▶ [Excerpt to read]:
I'm concerned about what's happening in Scotland. The children went back to school last week and it has turned out that
some of them were gathering together in house parties just before this and these have sparked off clusters. Now of course there's the concern that they'll take it into school with them. Masks are still not mandatory in schools, I suspect something will have to happen before they will be made mandatory.
The Aberdeen cluster, or should I say outbreak, I can hardly call it a cluster when there are 207 linked cases and 380 cases in total in the region, is slowly being brought under control. It caused the daily total to peak at 66 cases 12 days after the alleged superspreading event and just a couple of days after the lockdown was introduced, although there was a day with 65 cases about a week later. At least it hasn't shot up exponentially and there is clear evidence of a downward trend. Only 13 cases in the region today. The mood music says the lockdown will continue for another week when it's reviewed on Wednesday.

▶ [Provided data]:
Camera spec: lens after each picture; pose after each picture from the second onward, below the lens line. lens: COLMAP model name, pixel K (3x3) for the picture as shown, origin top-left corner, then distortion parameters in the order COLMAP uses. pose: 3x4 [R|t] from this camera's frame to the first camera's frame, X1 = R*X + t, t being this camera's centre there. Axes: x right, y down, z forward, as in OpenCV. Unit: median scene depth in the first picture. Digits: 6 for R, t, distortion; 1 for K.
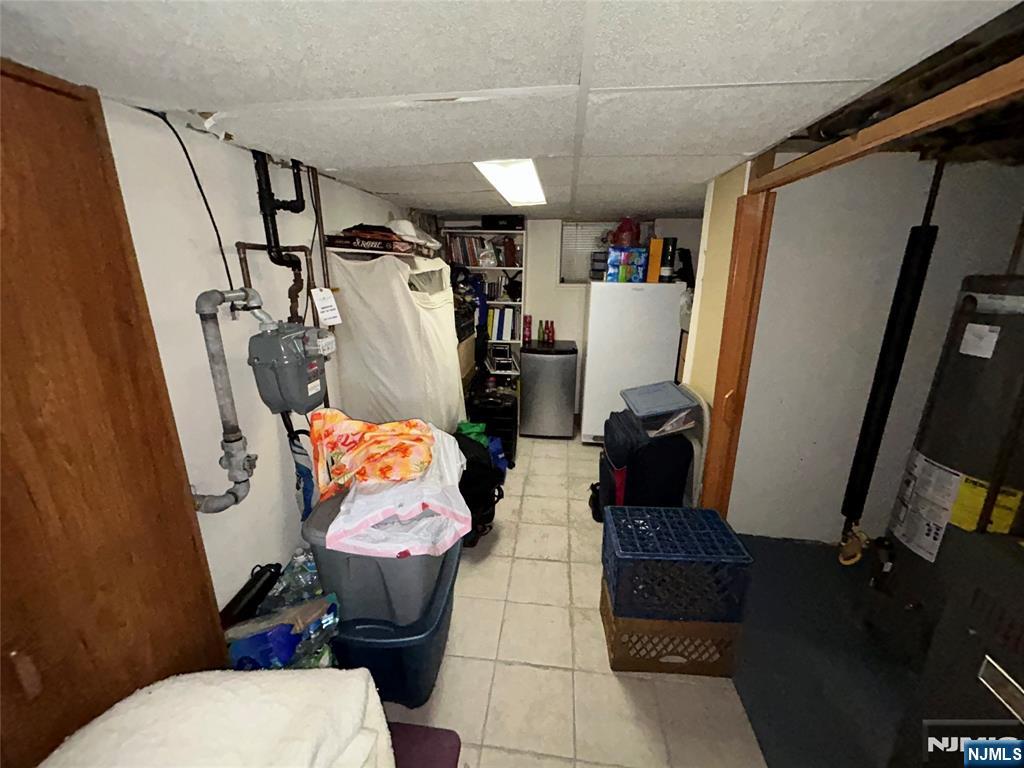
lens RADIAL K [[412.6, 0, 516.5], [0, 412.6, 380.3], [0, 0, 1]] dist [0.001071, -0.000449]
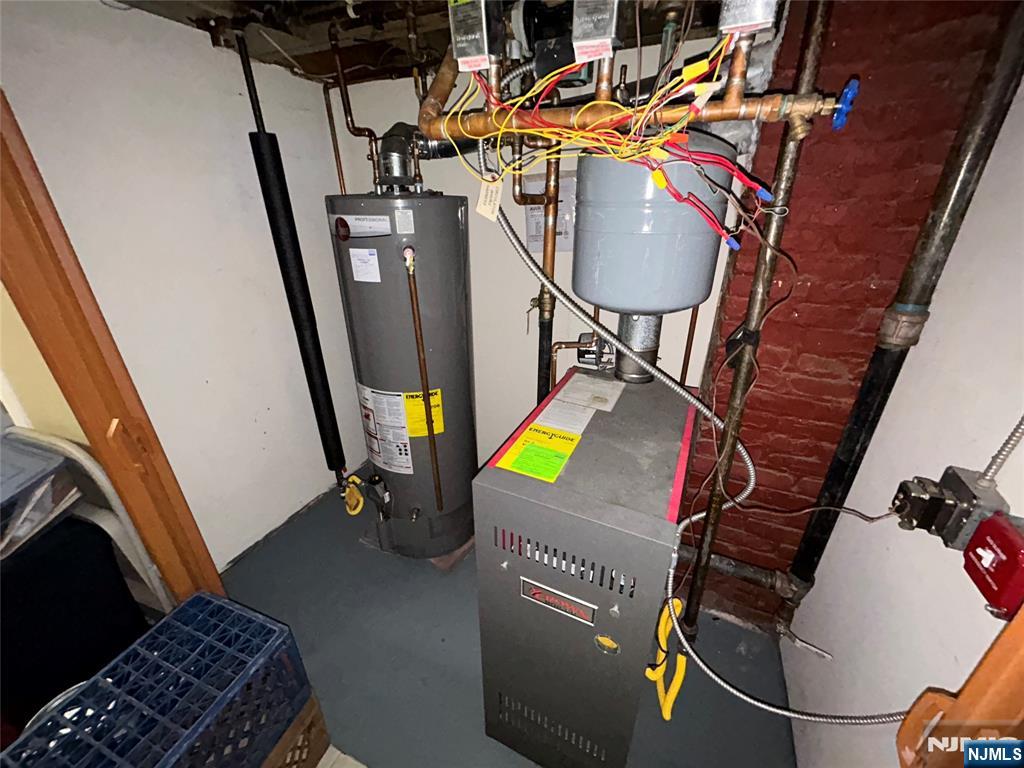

▶ [Your tasks]:
A – Can you print the Scotland outbreak passage word for word, starting with "The Aberdeen cluster, or" and going on through "reviewed on Wednesday."?
B – In the Scotland outbreak passage, why does the writer say the Aberdeen cluster can hardly be called a cluster? Answer in one to three sentences.
C – Could you write the next part of the Scotland outbreak passage, picking up after its last sentence?
The data come from a different source than the Scotland outbreak passage.

▶ [Answers for the tasks]:
A –
The Aberdeen cluster, or should I say outbreak, I can hardly call it a cluster when there are 207 linked cases and 380 cases in total in the region, is slowly being brought under control. It caused the daily total to peak at 66 cases 12 days after the alleged superspreading event and just a couple of days after the lockdown was introduced, although there was a day with 65 cases about a week later. At least it hasn't shot up exponentially and there is clear evidence of a downward trend. Only 13 cases in the region today. The mood music says the lockdown will continue for another week when it's reviewed on Wednesday.

B – The writer says it can hardly be called a cluster because there are 207 linked cases and 380 cases in total in the region. That is why the writer prefers to call it an outbreak.

C –
However infections are substantially up all across the country, although in many areas from a very low base. We had three cases within a week in my region last week, which may not sound much but we went five weeks without any cases at all over July. The same pattern can be seen in most regions.
The modellers have come up with something called "exceedance" to show whether a region is having significantly more cases than would be expected from their model. I don't really understand their colour coding but of course Aberdeenshire is lit up like a Christmas tree. Their model is still predicting only 10 to 25 new cases per day by last Friday and all I can say is, in your dreams. I think the modelling was heavily predicated on deaths but now very few people are dying (younger people becoming infected, mainly) it's becoming skewed. From being over-pessimistic it's looking over-optimistic. (We actually had 65 new cases on Friday!)
So there's a general rise in the background level of sporadic cases, which was down as low as 7 cases per day in early July. There have also been more clusters, though nothing as spectacular as in Aberdeen. Something going on in north-east Glasgow apparently, although they seem to have a lid on that, also a nasty little outbreak in Orkney, which had been clear for over 50 days, due to someone on the crew of a fishing boat getting the virus in Aberdeen, infecting some of his mates on board, and the boat ending up in Orkney where nobody was really distancing and it spread to the outer islands. (Rumours of wicker men being prepared, and people battening down
very quickly there.)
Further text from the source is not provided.